§ **Data for this exercise**
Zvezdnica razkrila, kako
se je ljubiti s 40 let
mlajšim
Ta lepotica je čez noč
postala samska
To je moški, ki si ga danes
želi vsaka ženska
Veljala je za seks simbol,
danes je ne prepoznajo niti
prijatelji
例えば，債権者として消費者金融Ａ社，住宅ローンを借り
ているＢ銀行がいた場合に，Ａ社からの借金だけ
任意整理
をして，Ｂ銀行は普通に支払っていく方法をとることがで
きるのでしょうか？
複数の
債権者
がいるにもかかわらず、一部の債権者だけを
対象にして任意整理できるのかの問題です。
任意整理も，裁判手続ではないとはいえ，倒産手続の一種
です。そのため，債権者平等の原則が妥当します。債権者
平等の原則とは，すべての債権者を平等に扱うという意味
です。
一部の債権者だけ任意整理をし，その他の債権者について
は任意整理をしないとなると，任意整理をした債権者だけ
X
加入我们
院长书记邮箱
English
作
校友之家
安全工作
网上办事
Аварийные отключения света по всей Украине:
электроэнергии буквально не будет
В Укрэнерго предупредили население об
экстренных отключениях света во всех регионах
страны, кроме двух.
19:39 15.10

§ **How to complete this task**
Where a line in the records above includes the string "danes", show it.

§ **Solved problem**
To je moški, ki si ga danes
danes je ne prepoznajo niti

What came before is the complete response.